■ EXERCISES ■
[1] Reproduce verbatim the part of the passage on endophyte toxicity in sheep between "We conclude that" and "the Epichloë endophyte.", inclusive.
[2] List every organ whose relative weight in Group E+ is compared with the other groups in the passage on endophyte toxicity in sheep.
[3] In one to three sentences, state what finding in the passage on endophyte toxicity in sheep supports the view that sheep could use drunken horse grass efficiently when it is not infected by the Epichloë endophyte.

■ DOCUMENT SECTION ■
The Epichloë endophyte caused obvious toxicity symptoms in the sheep fed E+ A. inebrians, with 1 of the 5 sheep having died by the 35th day. The feed intake and body weight gain of the E+ Group were significantly less than the E- and control groups (P < 0.05). Serum concentrations of alanine aminotransferase (ALT, 45.5 mmol/L) and aspartate aminotransferase for the E+ group (AST, 139.3 mmol/L) were significantly (P < 0.05) greater than for the E- (ALT, 31.2 mmol/L; AST, 78.6 mmol/L) and control (ALT, 32.6 mmol/L; AST, 56.6 mmol/L) groups at the fifth week; serum concentration of creatinine for the E+ group (63.8 mmol/L) was also significantly (P < 0.05) greater than for E- (56.6 mmol/L) and control groups (58.5 mmol/L). Meanwhile, urine biochemical indices for the E+ group indicated that ketone and occult blood were significantly (P < 0.05) elevated compared to the other groups while urine pH values were significantly (P < 0.05) acidic. The relative weight of heart, brain, liver, lung and kidney for Group E+ were almost two fold more than the other groups, but uterus weight was about half that found for Group E- or Control.
We conclude that the Epichloë endophyte infection is the cause of A. inebrians toxicity to sheep. Interestingly, none of the measured parameters differed significantly between E- and the control groups, which implied that drunken horse grass could be utilized efficiently by sheep when not infected by the Epichloë endophyte.

■ DATA EXCERPT ■
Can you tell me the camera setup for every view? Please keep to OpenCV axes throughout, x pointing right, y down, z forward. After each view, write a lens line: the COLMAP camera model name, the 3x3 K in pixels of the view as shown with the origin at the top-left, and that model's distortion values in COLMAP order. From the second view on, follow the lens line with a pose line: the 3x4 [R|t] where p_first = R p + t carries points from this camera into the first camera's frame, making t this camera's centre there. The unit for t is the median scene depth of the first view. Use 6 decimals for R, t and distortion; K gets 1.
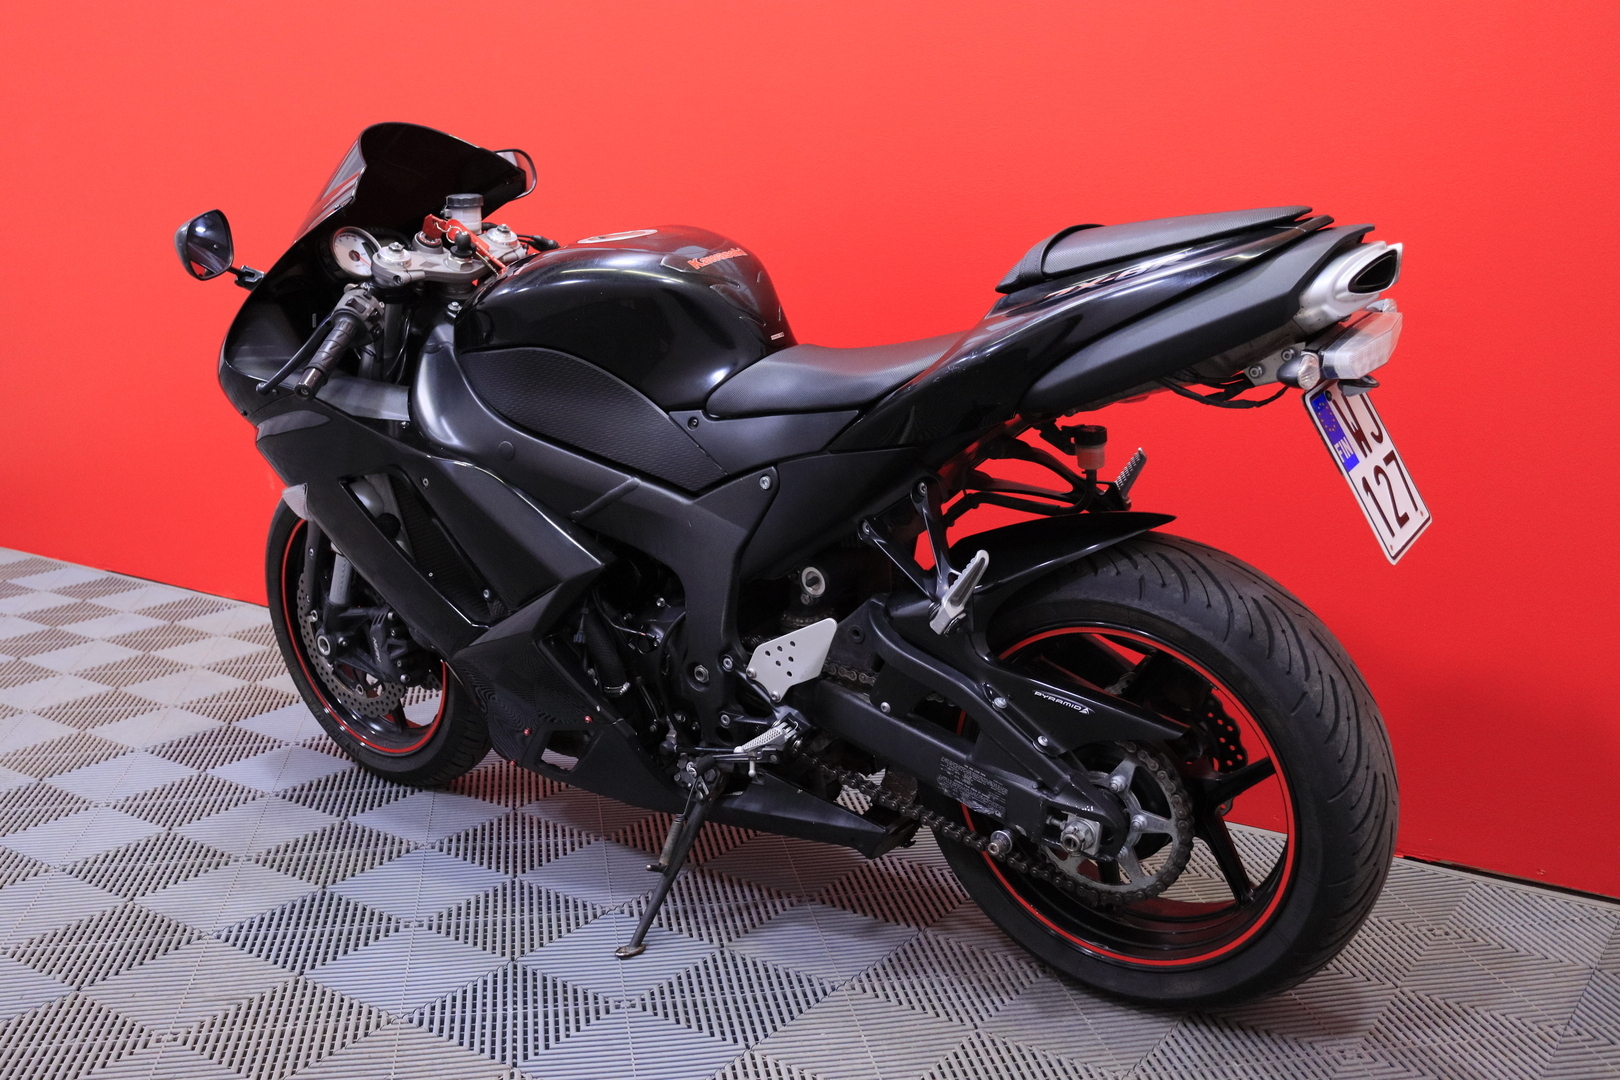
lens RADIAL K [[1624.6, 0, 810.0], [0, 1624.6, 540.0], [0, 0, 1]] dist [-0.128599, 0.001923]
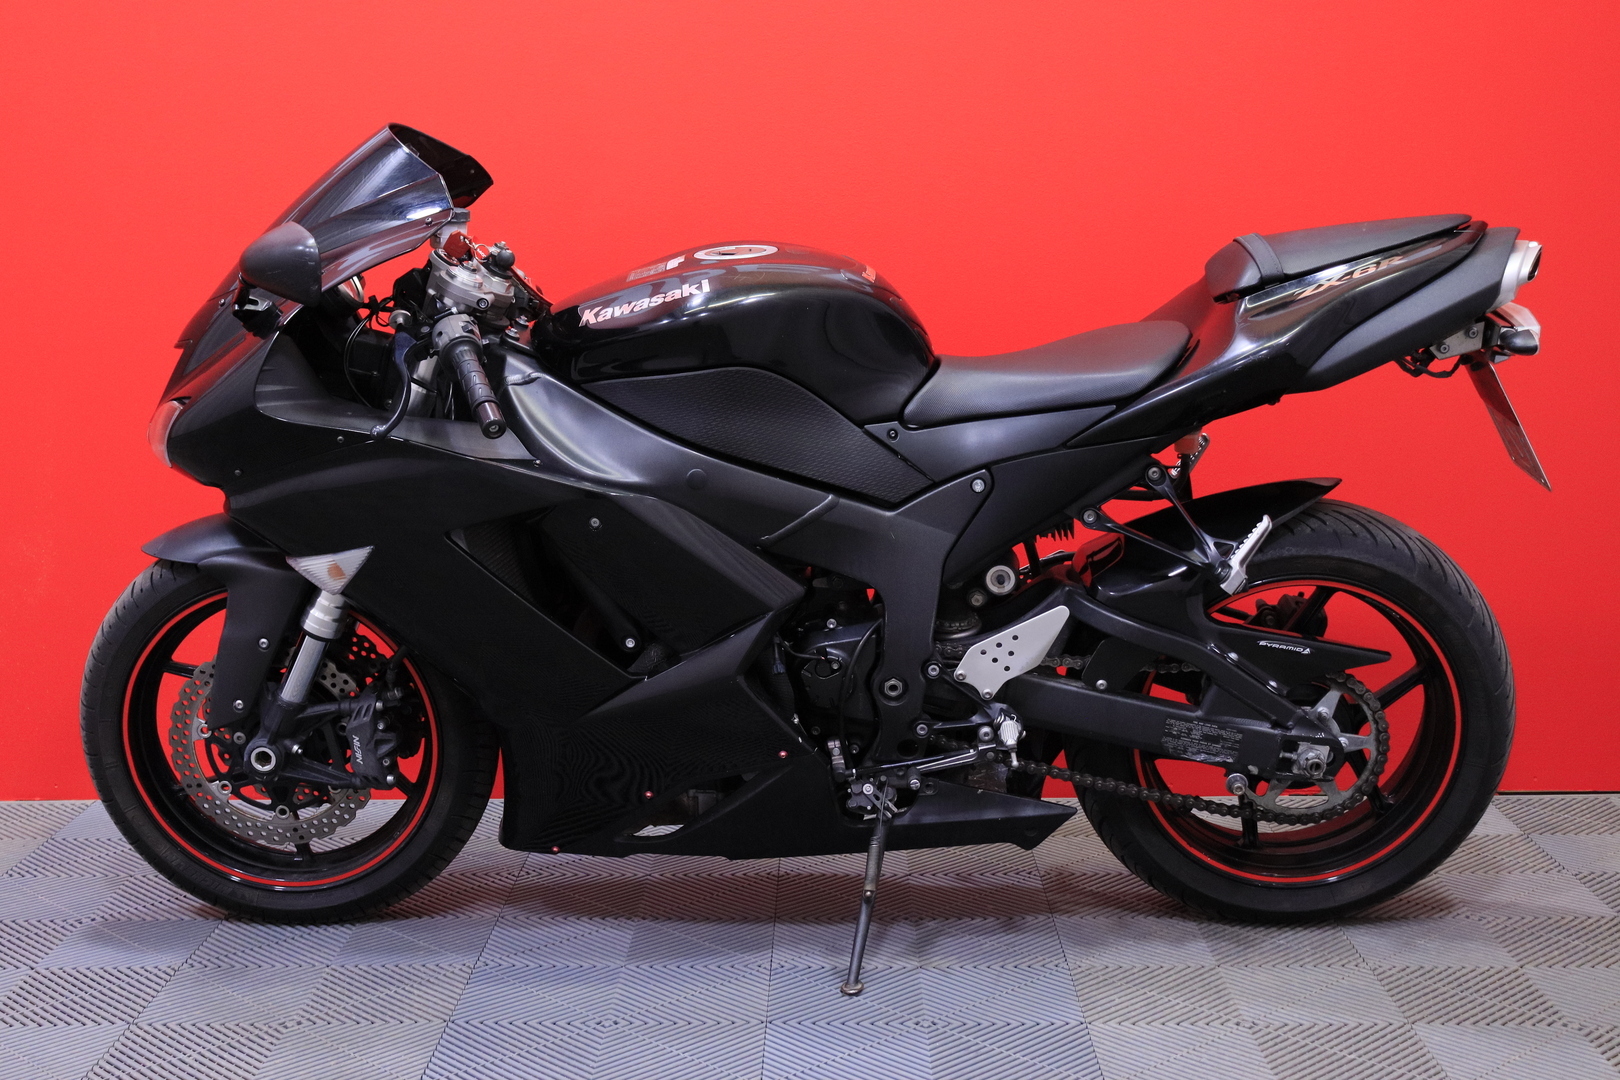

■ TASK RESULTS ■
[1]
We conclude that the Epichloë endophyte infection is the cause of A. inebrians toxicity to sheep. Interestingly, none of the measured parameters differed significantly between E- and the control groups, which implied that drunken horse grass could be utilized efficiently by sheep when not infected by the Epichloë endophyte.

[2] Heart, brain, liver, lung, kidney and uterus.

[3] None of the measured parameters differed significantly between the E- group and the control group. This implied that drunken horse grass could be used efficiently by sheep when it is not infected by the Epichloë endophyte.